───── Supplied entries

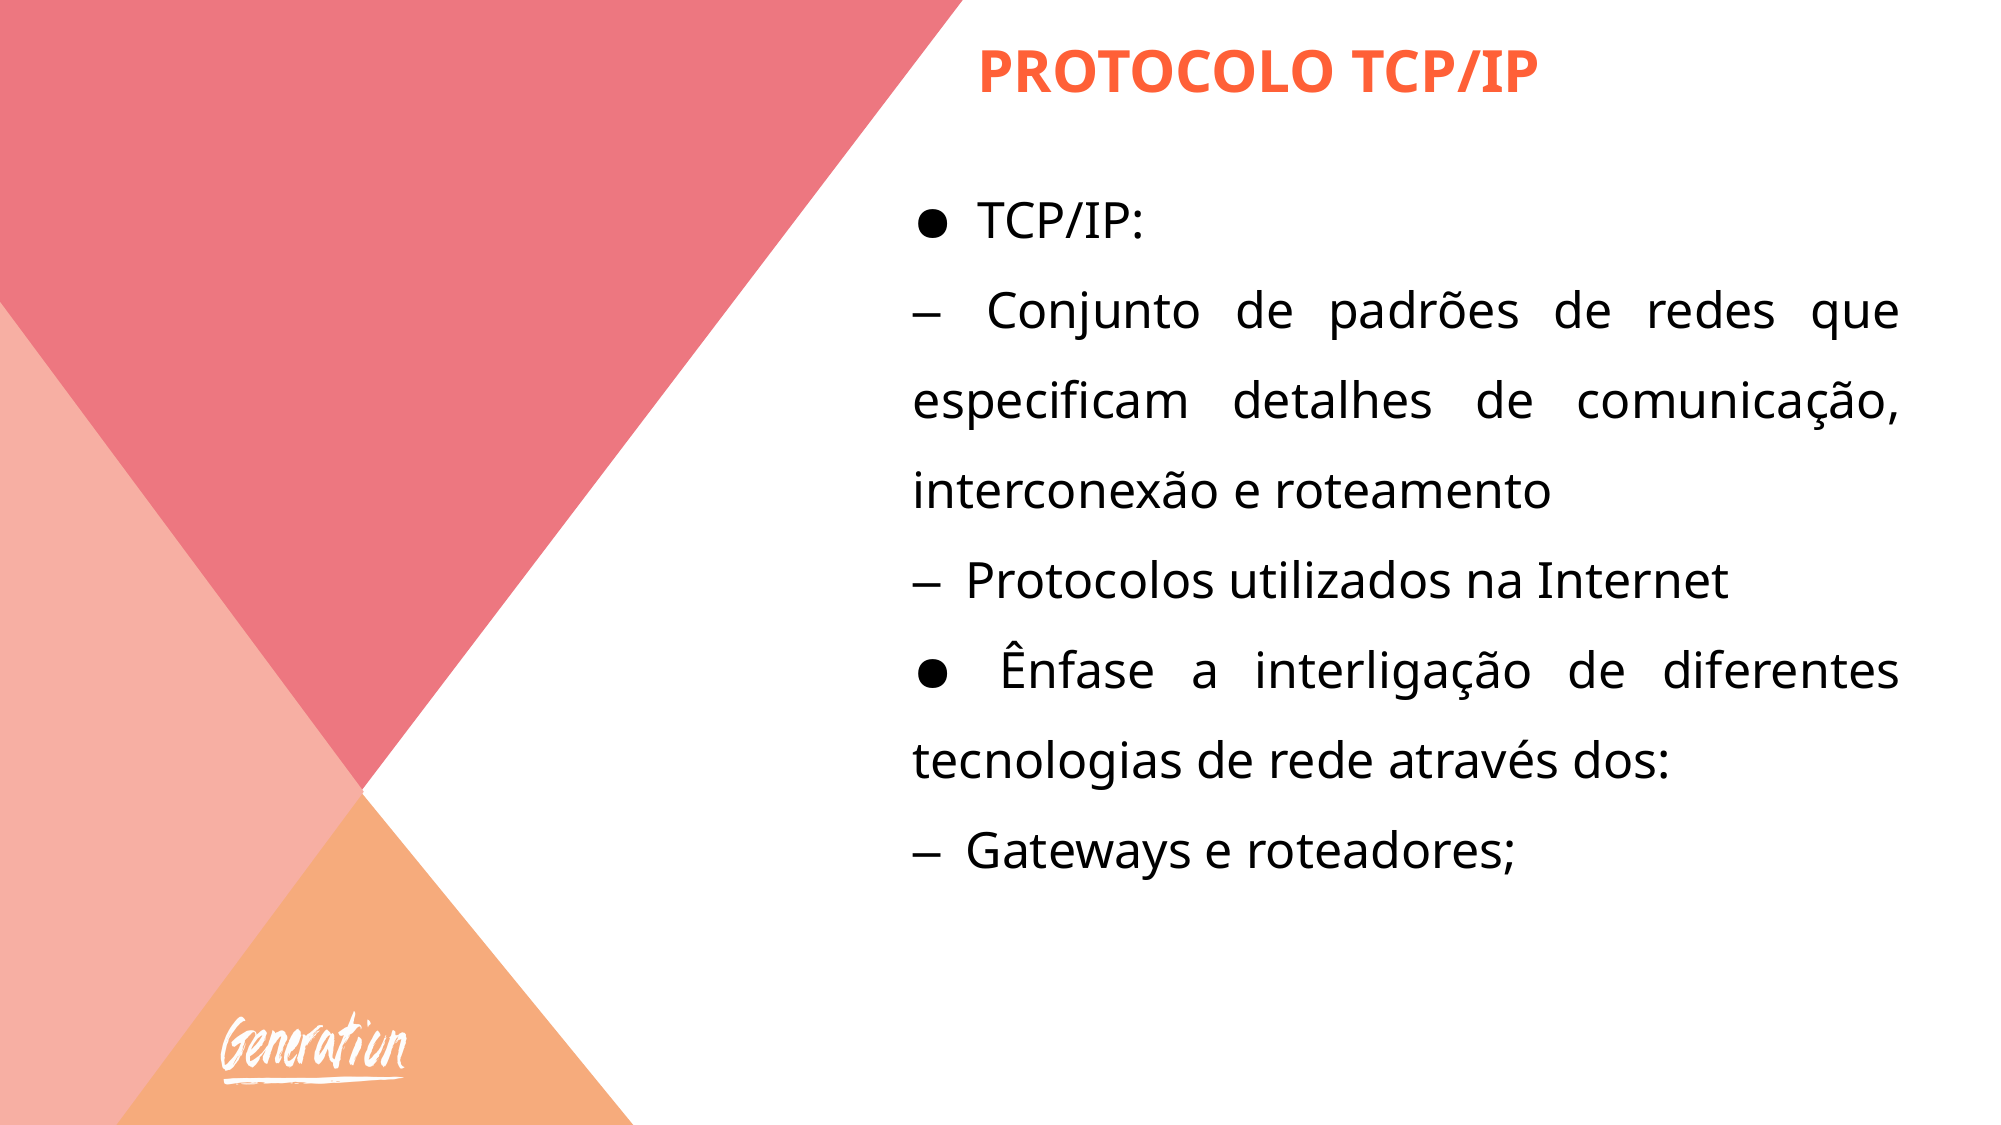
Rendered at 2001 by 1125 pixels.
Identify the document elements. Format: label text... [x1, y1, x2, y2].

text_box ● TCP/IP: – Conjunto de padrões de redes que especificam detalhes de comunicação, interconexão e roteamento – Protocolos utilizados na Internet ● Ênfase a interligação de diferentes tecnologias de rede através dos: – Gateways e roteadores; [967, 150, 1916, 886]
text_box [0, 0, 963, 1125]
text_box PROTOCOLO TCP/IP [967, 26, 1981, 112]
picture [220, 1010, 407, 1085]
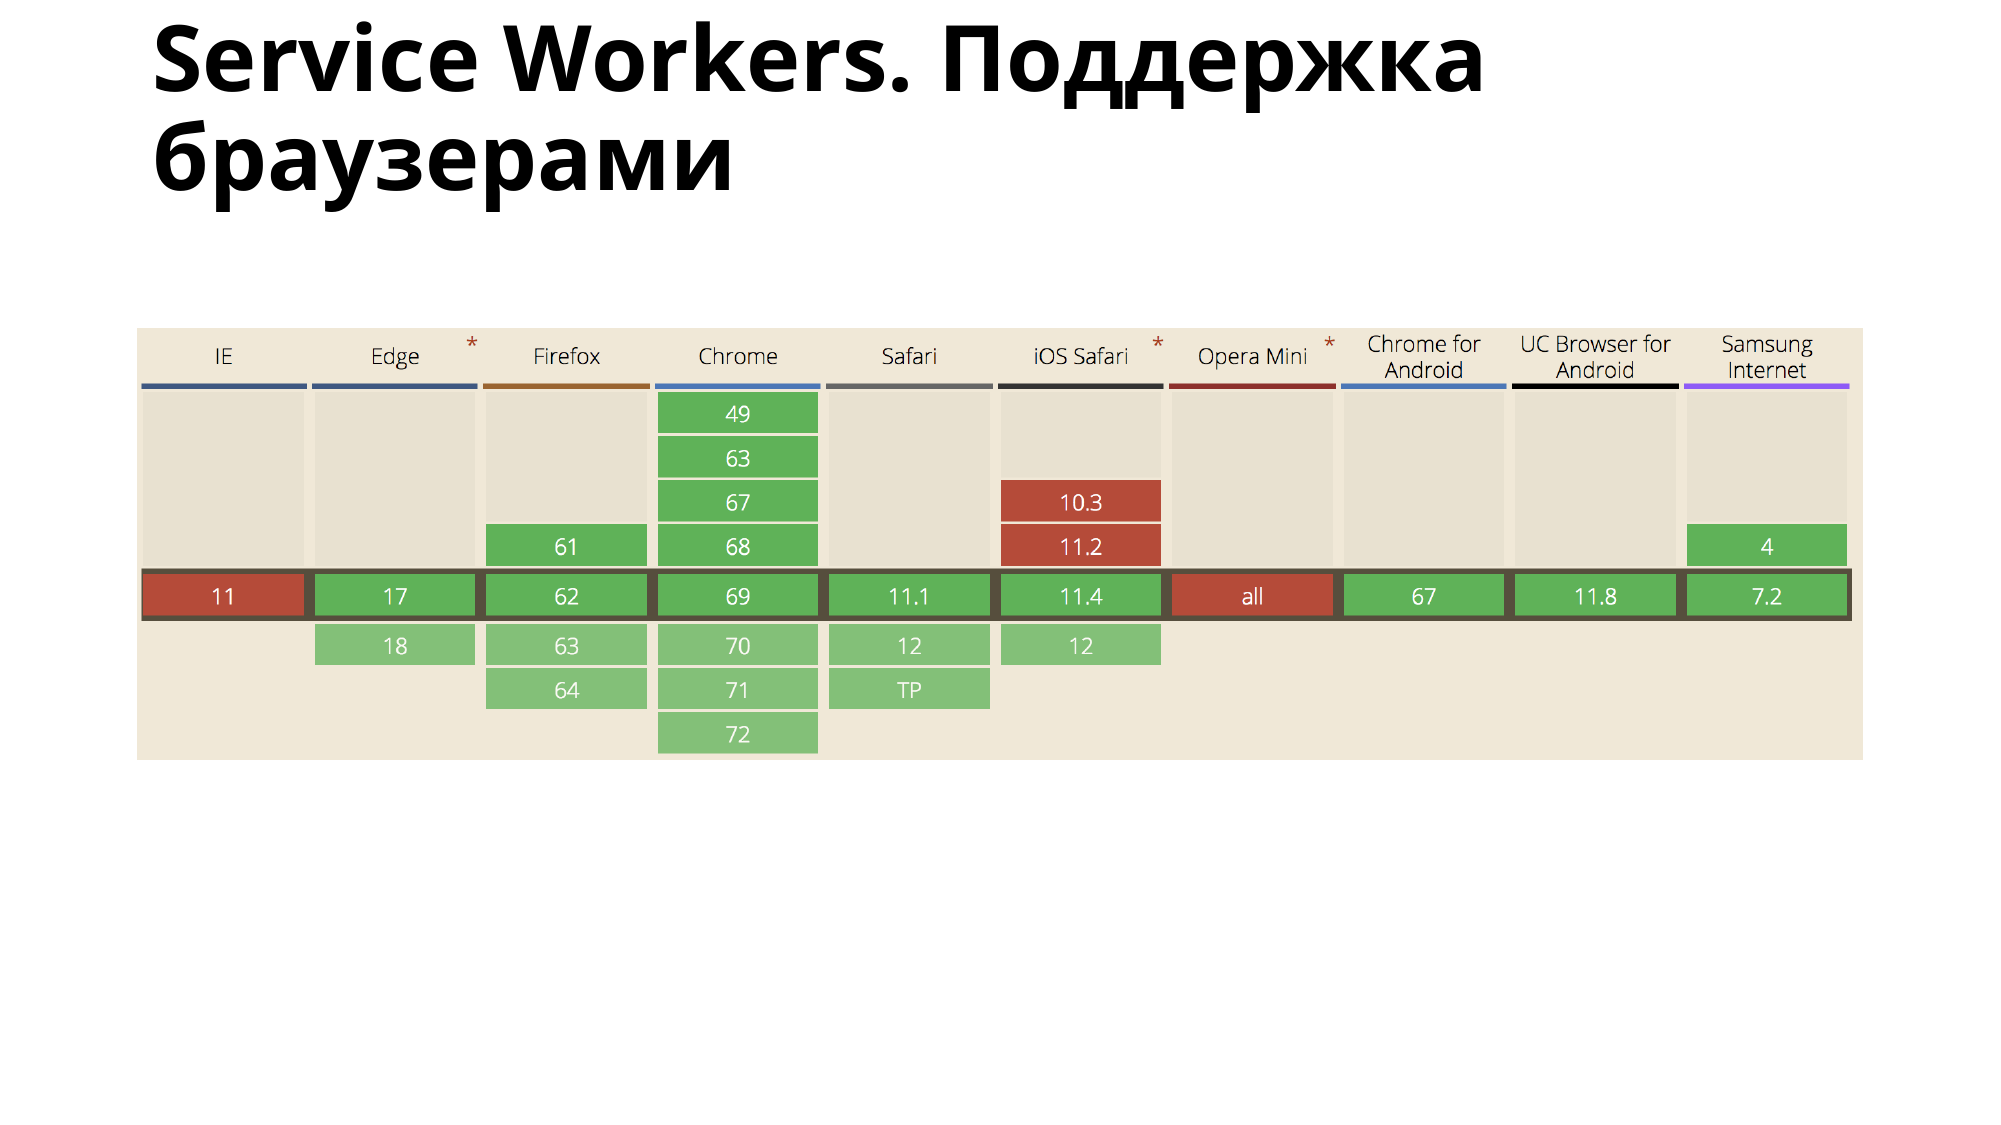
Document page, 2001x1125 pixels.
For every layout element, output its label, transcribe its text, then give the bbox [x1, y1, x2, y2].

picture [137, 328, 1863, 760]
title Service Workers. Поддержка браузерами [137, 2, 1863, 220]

──────────
───── Supplied entries

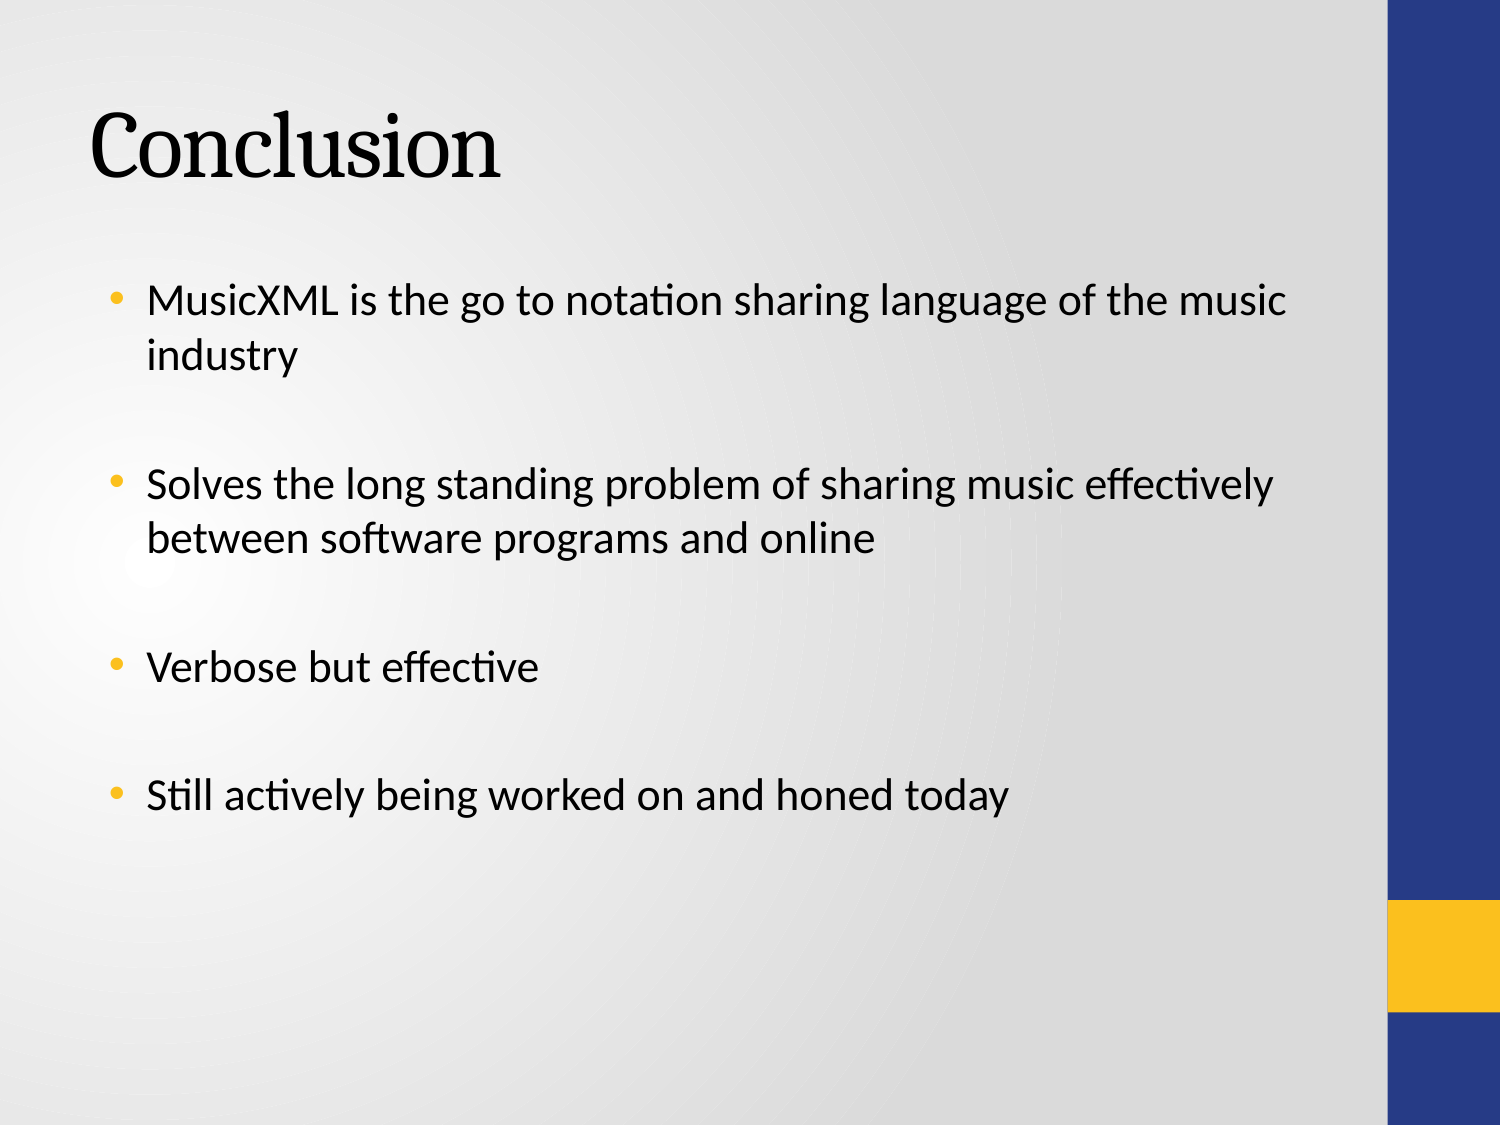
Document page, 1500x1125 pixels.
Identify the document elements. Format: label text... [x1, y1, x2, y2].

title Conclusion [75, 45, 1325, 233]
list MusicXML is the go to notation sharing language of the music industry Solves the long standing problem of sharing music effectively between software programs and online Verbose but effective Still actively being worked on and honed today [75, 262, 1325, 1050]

──────────
───── Supplied entries

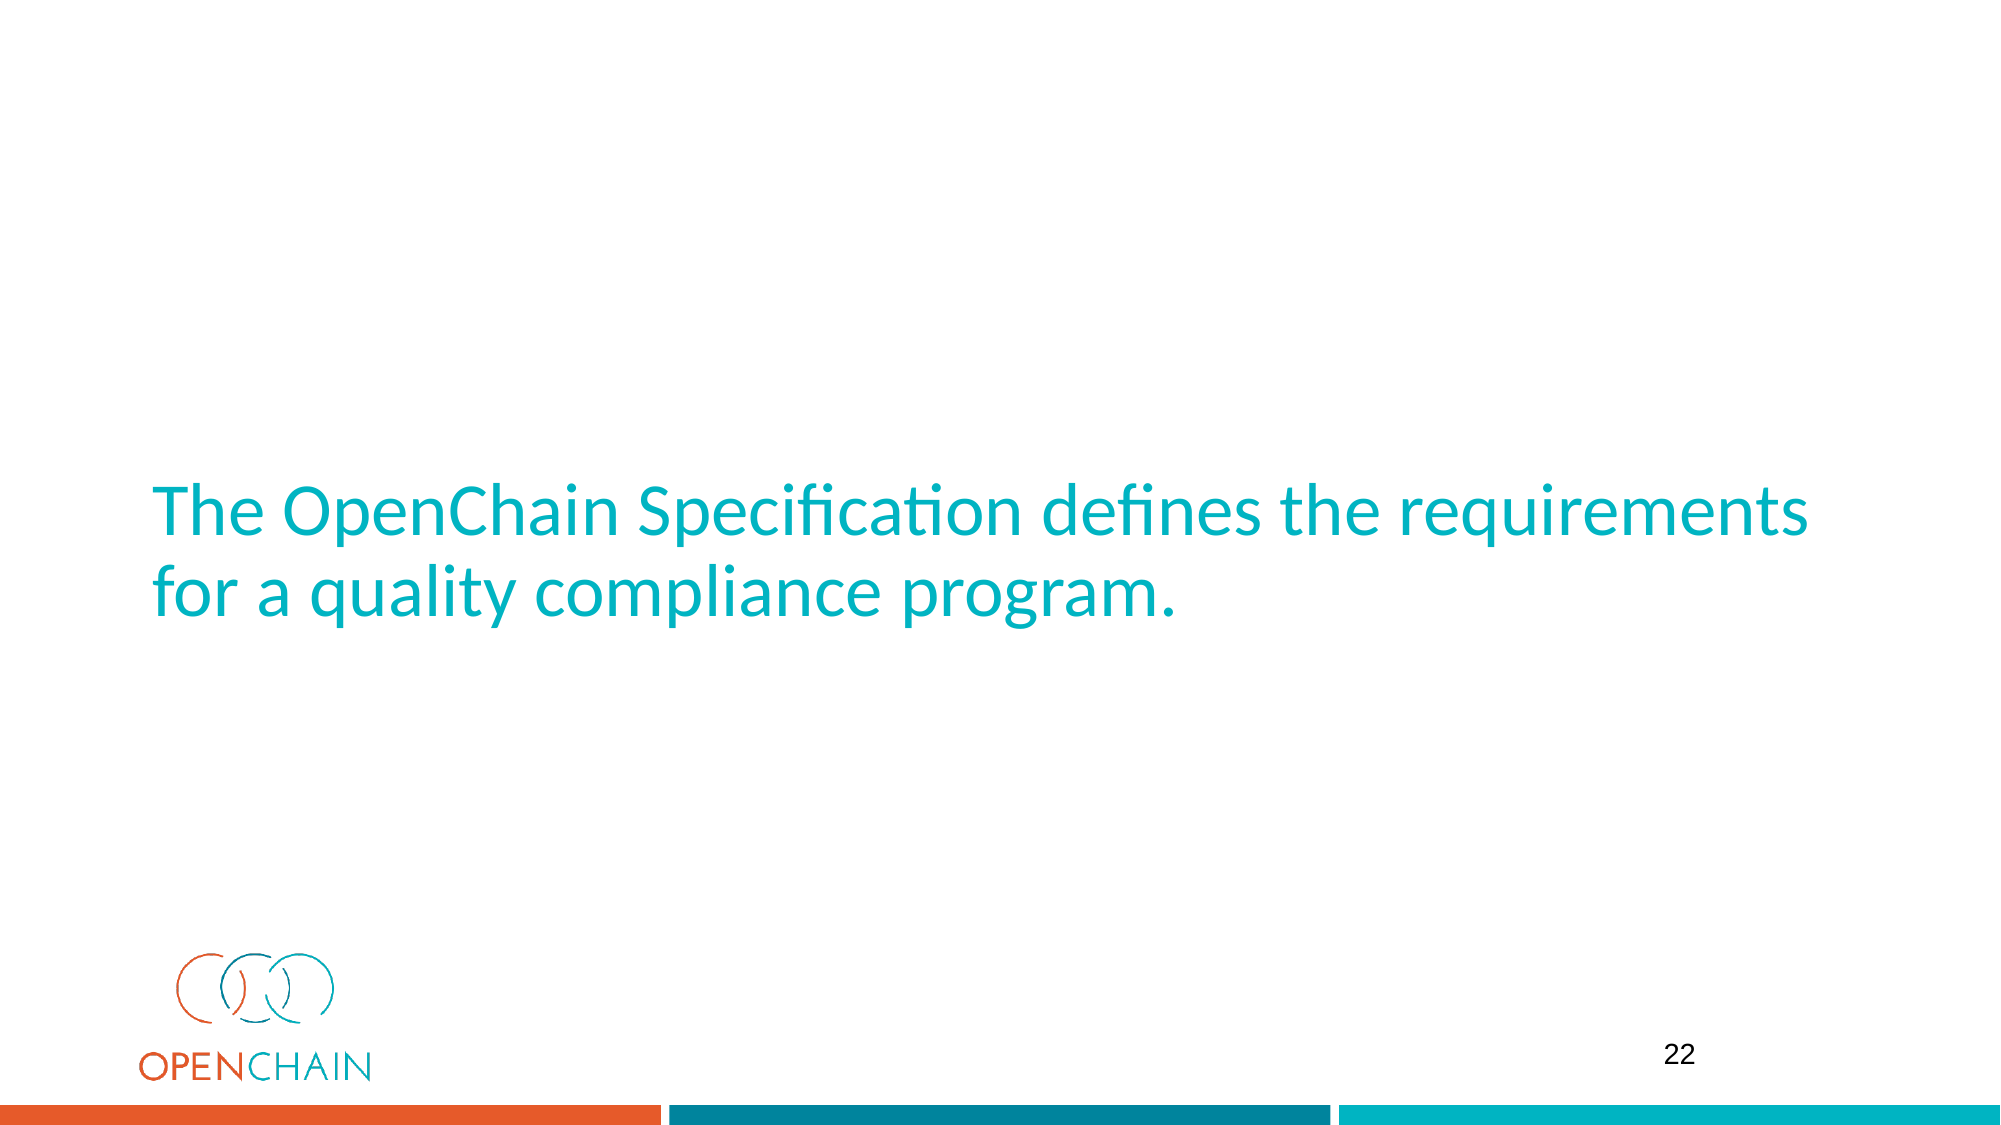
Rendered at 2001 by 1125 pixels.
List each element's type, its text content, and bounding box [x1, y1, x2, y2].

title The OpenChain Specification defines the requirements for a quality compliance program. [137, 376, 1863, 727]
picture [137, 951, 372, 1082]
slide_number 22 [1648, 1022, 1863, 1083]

──────────

- _Exercise_:
Search the entries above for lines containing the word "page", and copy each one.

- _Problem solution_:
Document page, 2001x1125 pixels.
Document page, 1500x1125 pixels.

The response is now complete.